- [What to do]:
A verbatim copy of every record is needed.

- [Data extracts]:
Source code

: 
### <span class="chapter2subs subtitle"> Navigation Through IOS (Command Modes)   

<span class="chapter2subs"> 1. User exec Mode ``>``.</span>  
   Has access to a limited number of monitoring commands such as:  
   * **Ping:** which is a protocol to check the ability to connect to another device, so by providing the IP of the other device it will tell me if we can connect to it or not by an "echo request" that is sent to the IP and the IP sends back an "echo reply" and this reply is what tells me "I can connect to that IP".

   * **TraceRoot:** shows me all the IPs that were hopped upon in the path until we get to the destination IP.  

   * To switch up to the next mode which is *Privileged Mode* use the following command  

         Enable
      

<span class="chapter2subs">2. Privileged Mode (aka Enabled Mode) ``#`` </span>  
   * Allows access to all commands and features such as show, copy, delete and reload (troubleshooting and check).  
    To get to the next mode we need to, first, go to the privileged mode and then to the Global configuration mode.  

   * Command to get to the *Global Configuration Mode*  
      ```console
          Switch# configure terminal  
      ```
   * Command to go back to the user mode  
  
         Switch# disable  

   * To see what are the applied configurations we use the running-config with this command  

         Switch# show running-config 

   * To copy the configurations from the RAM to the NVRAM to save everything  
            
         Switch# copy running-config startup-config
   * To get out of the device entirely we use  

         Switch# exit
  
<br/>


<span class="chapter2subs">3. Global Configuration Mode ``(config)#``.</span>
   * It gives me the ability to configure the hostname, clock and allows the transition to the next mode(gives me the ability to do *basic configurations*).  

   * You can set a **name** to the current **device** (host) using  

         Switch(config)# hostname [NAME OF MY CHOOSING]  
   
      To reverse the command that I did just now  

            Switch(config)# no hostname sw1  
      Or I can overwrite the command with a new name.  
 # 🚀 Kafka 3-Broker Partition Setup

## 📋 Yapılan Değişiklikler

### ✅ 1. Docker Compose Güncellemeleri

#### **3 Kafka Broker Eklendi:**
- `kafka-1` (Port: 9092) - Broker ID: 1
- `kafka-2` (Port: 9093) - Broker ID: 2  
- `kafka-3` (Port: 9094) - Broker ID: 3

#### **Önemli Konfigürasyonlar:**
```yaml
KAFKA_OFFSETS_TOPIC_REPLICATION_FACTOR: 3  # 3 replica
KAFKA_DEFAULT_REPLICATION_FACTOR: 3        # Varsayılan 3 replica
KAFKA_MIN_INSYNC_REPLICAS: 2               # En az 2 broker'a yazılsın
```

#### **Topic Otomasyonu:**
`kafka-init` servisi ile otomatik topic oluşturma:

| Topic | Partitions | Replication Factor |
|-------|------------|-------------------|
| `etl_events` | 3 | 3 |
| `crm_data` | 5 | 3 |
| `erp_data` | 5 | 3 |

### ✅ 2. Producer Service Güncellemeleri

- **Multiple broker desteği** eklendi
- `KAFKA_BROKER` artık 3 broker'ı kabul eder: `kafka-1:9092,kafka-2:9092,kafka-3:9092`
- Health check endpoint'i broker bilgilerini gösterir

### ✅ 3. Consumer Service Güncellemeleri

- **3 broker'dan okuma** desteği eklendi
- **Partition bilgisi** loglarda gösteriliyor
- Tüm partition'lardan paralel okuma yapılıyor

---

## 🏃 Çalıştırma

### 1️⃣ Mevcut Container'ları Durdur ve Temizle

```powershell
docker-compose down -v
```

- [Solution for this exercise]:
Source code

: 
### <span class="chapter2subs subtitle"> Navigation Through IOS (Command Modes)   

<span class="chapter2subs"> 1. User exec Mode ``>``.</span>  
   Has access to a limited number of monitoring commands such as:  
   * **Ping:** which is a protocol to check the ability to connect to another device, so by providing the IP of the other device it will tell me if we can connect to it or not by an "echo request" that is sent to the IP and the IP sends back an "echo reply" and this reply is what tells me "I can connect to that IP".

   * **TraceRoot:** shows me all the IPs that were hopped upon in the path until we get to the destination IP.  

   * To switch up to the next mode which is *Privileged Mode* use the following command  

         Enable
      

<span class="chapter2subs">2. Privileged Mode (aka Enabled Mode) ``#`` </span>  
   * Allows access to all commands and features such as show, copy, delete and reload (troubleshooting and check).  
    To get to the next mode we need to, first, go to the privileged mode and then to the Global configuration mode.  

   * Command to get to the *Global Configuration Mode*  
      ```console
          Switch# configure terminal  
      ```
   * Command to go back to the user mode  
  
         Switch# disable  

   * To see what are the applied configurations we use the running-config with this command  

         Switch# show running-config 

   * To copy the configurations from the RAM to the NVRAM to save everything  
            
         Switch# copy running-config startup-config
   * To get out of the device entirely we use  

         Switch# exit
  
<br/>


<span class="chapter2subs">3. Global Configuration Mode ``(config)#``.</span>
   * It gives me the ability to configure the hostname, clock and allows the transition to the next mode(gives me the ability to do *basic configurations*).  

   * You can set a **name** to the current **device** (host) using  

         Switch(config)# hostname [NAME OF MY CHOOSING]  
   
      To reverse the command that I did just now  

            Switch(config)# no hostname sw1  
      Or I can overwrite the command with a new name.  
 # 🚀 Kafka 3-Broker Partition Setup

## 📋 Yapılan Değişiklikler

### ✅ 1. Docker Compose Güncellemeleri

#### **3 Kafka Broker Eklendi:**
- `kafka-1` (Port: 9092) - Broker ID: 1
- `kafka-2` (Port: 9093) - Broker ID: 2  
- `kafka-3` (Port: 9094) - Broker ID: 3

#### **Önemli Konfigürasyonlar:**
```yaml
KAFKA_OFFSETS_TOPIC_REPLICATION_FACTOR: 3  # 3 replica
KAFKA_DEFAULT_REPLICATION_FACTOR: 3        # Varsayılan 3 replica
KAFKA_MIN_INSYNC_REPLICAS: 2               # En az 2 broker'a yazılsın
```

#### **Topic Otomasyonu:**
`kafka-init` servisi ile otomatik topic oluşturma:

| Topic | Partitions | Replication Factor |
|-------|------------|-------------------|
| `etl_events` | 3 | 3 |
| `crm_data` | 5 | 3 |
| `erp_data` | 5 | 3 |

### ✅ 2. Producer Service Güncellemeleri

- **Multiple broker desteği** eklendi
- `KAFKA_BROKER` artık 3 broker'ı kabul eder: `kafka-1:9092,kafka-2:9092,kafka-3:9092`
- Health check endpoint'i broker bilgilerini gösterir

### ✅ 3. Consumer Service Güncellemeleri

- **3 broker'dan okuma** desteği eklendi
- **Partition bilgisi** loglarda gösteriliyor
- Tüm partition'lardan paralel okuma yapılıyor

---

## 🏃 Çalıştırma

### 1️⃣ Mevcut Container'ları Durdur ve Temizle

```powershell
docker-compose down -v
```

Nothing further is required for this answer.